Extracted data entries
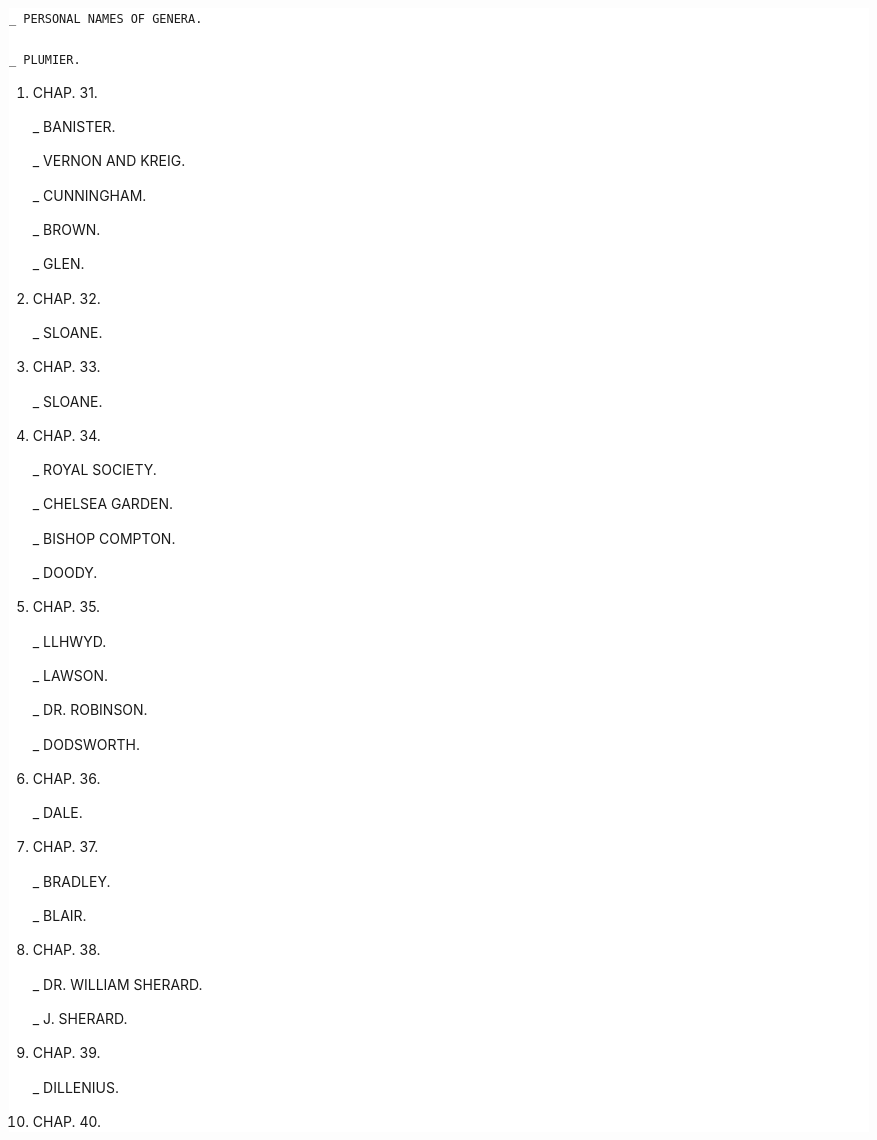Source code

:     _ PERSONAL NAMES OF GENERA.

    _ PLUMIER.

1. CHAP. 31.

    _ BANISTER.

    _ VERNON AND KREIG.

    _ CUNNINGHAM.

    _ BROWN.

    _ GLEN.

1. CHAP. 32.

    _ SLOANE.

1. CHAP. 33.

    _ SLOANE.

1. CHAP. 34.

    _ ROYAL SOCIETY.

    _ CHELSEA GARDEN.

    _ BISHOP COMPTON.

    _ DOODY.

1. CHAP. 35.

    _ LLHWYD.

    _ LAWSON.

    _ DR. ROBINSON.

    _ DODSWORTH.

1. CHAP. 36.

    _ DALE.

1. CHAP. 37.

    _ BRADLEY.

    _ BLAIR.

1. CHAP. 38.

    _ DR. WILLIAM SHERARD.

    _ J. SHERARD.

1. CHAP. 39.

    _ DILLENIUS.

1. CHAP. 40.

* WORK ORDER *
Can you output the records above line for line, unchanged, with the pictures left out?

* REPLY TO THE EXERCISE *
Source code

:     _ PERSONAL NAMES OF GENERA.

    _ PLUMIER.

1. CHAP. 31.

    _ BANISTER.

    _ VERNON AND KREIG.

    _ CUNNINGHAM.

    _ BROWN.

    _ GLEN.

1. CHAP. 32.

    _ SLOANE.

1. CHAP. 33.

    _ SLOANE.

1. CHAP. 34.

    _ ROYAL SOCIETY.

    _ CHELSEA GARDEN.

    _ BISHOP COMPTON.

    _ DOODY.

1. CHAP. 35.

    _ LLHWYD.

    _ LAWSON.

    _ DR. ROBINSON.

    _ DODSWORTH.

1. CHAP. 36.

    _ DALE.

1. CHAP. 37.

    _ BRADLEY.

    _ BLAIR.

1. CHAP. 38.

    _ DR. WILLIAM SHERARD.

    _ J. SHERARD.

1. CHAP. 39.

    _ DILLENIUS.

1. CHAP. 40.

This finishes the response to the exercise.